Ed Note: Daniel Behailu Gebremanuel (Dr. iur.) Is an badistant professor at Hawbada University, Ethiopia. He obtained his LL.B at the Addis Ababa University, his Master's degree in Comparative Law at the University of Delhi in India in 2006 and his PhD in Law at the University of Giessen in Germany in 2014. He has lectured in the field of land law and governance. Investment Law, Rights and Ownership of Indigenous Societies, International Environmental Law, Law and Governance, Human Rights and International Law. It can be reached at


Endnote:

[1] Farred Zekaria, The future of freedom; Ethiopia has signed more than 33 bilateral investment treaties and all these treaties mention these two obligations: namely, FET and FPS

[3] 1 Oct. 1991 – AAPL v ]. Sri Lanka (ICSID / ARB / 87/3:

[4] AMT v. Zaire (1997): "Zaire has taken no steps to protect the property of the applicant during The riots in Kinshasa revealed that it was of little or no importance that the incriminated acts be committed by a member of the Zairean armed forces or by a common burglar, because Zaire had a "duty of vigilance"

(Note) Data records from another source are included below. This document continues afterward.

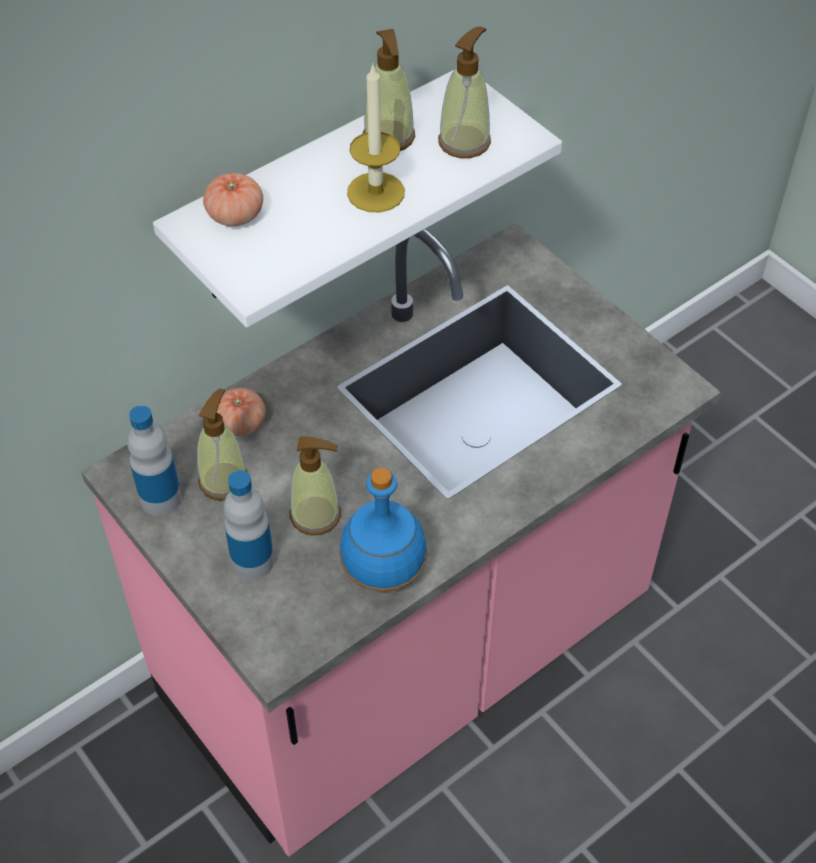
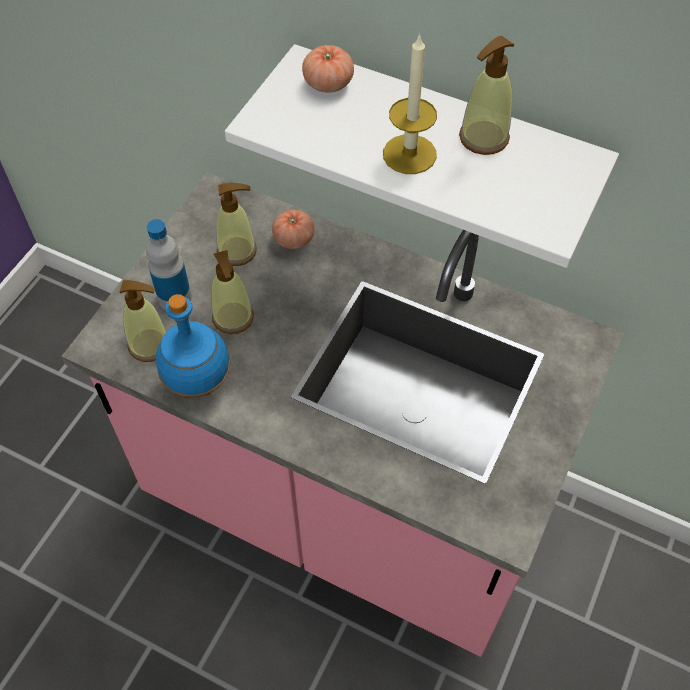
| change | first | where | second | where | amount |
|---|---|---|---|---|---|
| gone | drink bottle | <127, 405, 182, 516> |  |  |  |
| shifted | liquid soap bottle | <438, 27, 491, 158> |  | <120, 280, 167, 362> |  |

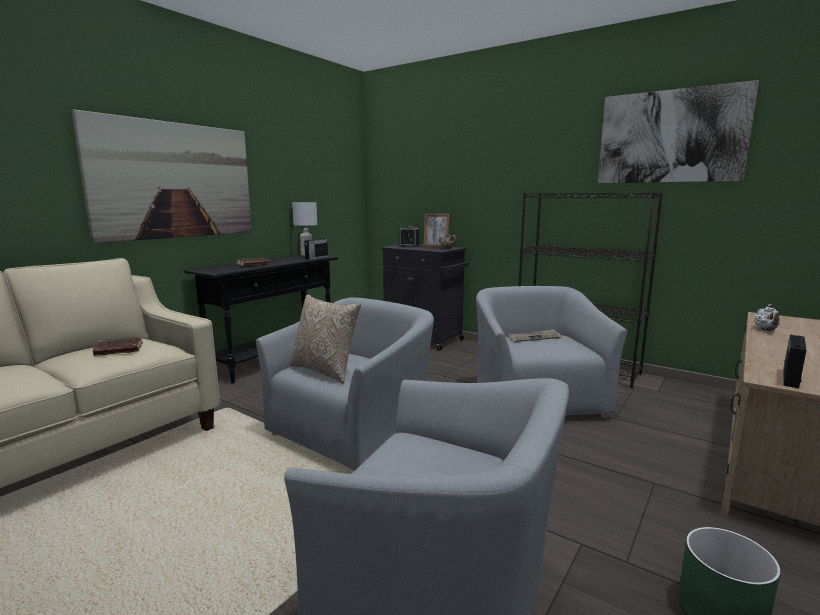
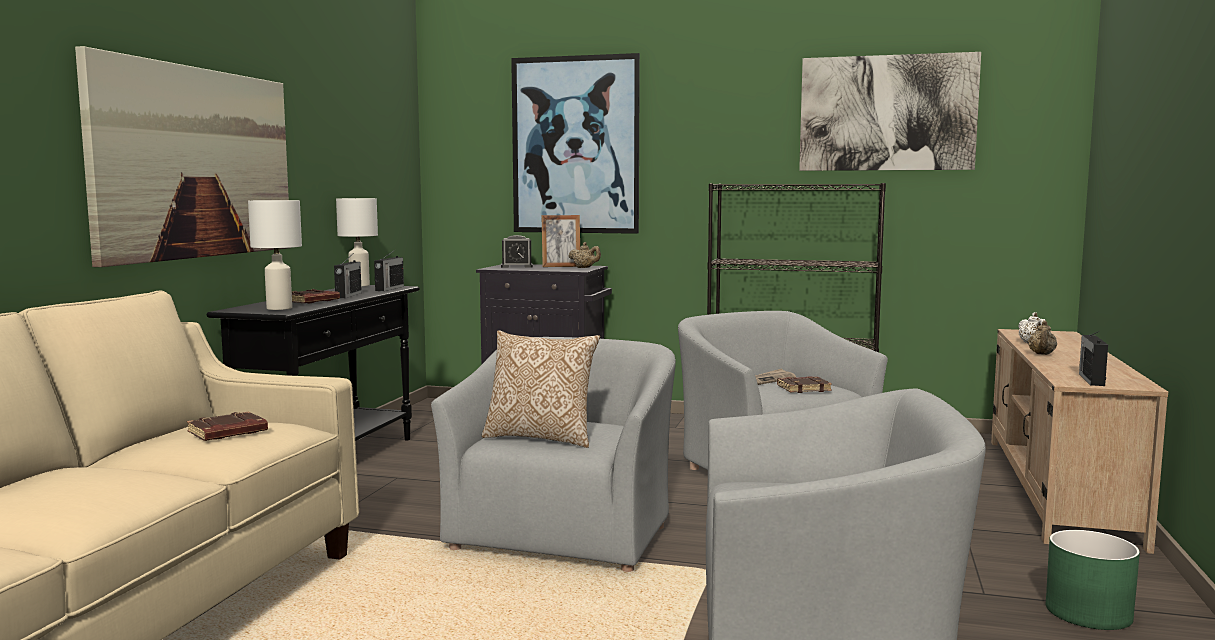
| change | first | where | second | where | amount |
|---|---|---|---|---|---|
| new |  |  | whitish lamp for a table | <248, 200, 302, 310> |  |
| new |  |  | radio receiver | <334, 255, 362, 298> |  |
| new |  |  | wall art | <511, 53, 640, 234> |  |
| new |  |  | brownish book | <777, 376, 832, 393> |  |
| new |  |  | beige-coloured teapot | <1028, 321, 1057, 355> |  |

[5] Published on March 28, 2018, Amharic bi-weekly journalist

[6] Protests have been raging for the past three years until the appointment, in April 2018, of A new Prime Minister, Dr. Abiy Ahmed, who Rapid Reform of the Nation and Politics

[7] Published March 28, 2018, Amharic bi-weekly journalist

[8] After mining.com The inhabitants accuse the mine of polluting the l & # 39; water from their source and air, causing in humans and animals respiratory problems diseases, miscarriages, conbad malformations and disabilities. The MIDROC Gold Mine Pvt Ltd. (MGOLD), a member of the Ethiopian technology group MIDROC, is engaged in mining and exploration activities in Ethiopia. MIDROC Gold Mine PLC owns and operates the Legadembi Gold Mine, located 500 km south of Addis Ababa, Ethiopia. MIDROC Gold is actively involved in exploration projects located near the mine (Adola-Legadembi Exploration Permit – ALEL) and in another area some 600 km north-west of Addis Ababa ( Metekel exploration license – MEL). The Legadembi gold mine is an open pit mine with an annual production of 1.6 million tons of ore. The annual average production is about 4500 kg of gold – silver gilded (the production of fine gold is of the order of 3500 kg)

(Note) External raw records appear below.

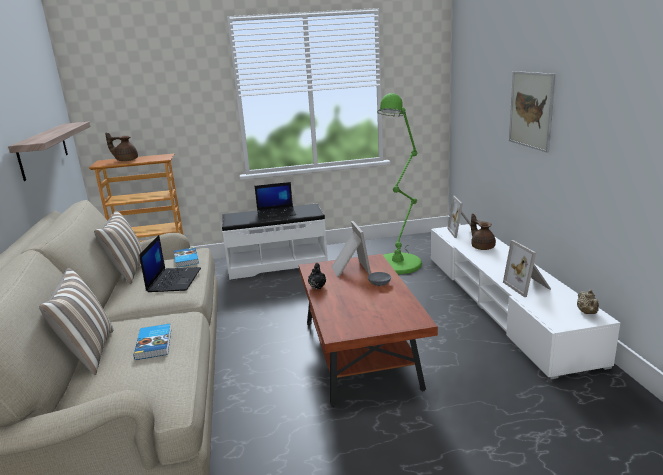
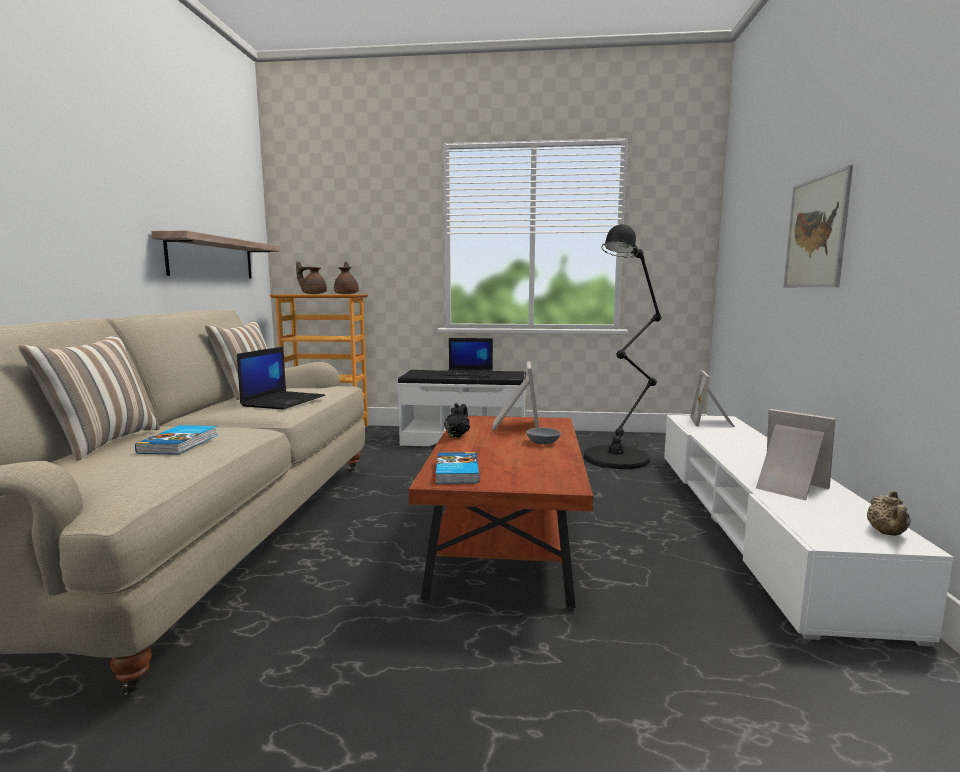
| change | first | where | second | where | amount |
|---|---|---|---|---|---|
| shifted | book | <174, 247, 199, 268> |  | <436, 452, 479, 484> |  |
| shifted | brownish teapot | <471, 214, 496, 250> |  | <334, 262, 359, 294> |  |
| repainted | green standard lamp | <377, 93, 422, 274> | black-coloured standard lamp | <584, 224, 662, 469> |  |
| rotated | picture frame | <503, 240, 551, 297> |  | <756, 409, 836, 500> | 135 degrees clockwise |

[9] Published on 17 April 2017 [Vol 17, No 885] Addis Fortune Newspaper, & Bishoftu The city administration closed the first donkey slaughterhouse, Shandong Dong. Located 48 km from Addis Ababa, the slaughterhouse can slaughter up to 200 donkeys a day. The company plans to bring the case to an international court, according to sources close to the case. "

[10] Expropriation resulting from a measure or a serious measure taken by the given whose effect is equivalent to expropriation property which involves a transfer of ownership. investor investment to the nation. (direct expropriation)

[12] The ICSID Convention ( International Convention for the Settlement of Investment Disputes ) is a treaty ratified by 153 Contracting States. It entered into force on 14 October 1966, 30 days after ratification by the first 20 States. Article 6 of the ICSID Convention requires that the ICSID Administrative Council adopt rules of procedure for arbitration and conciliation as well as for the administrative and financial regulations of the Center.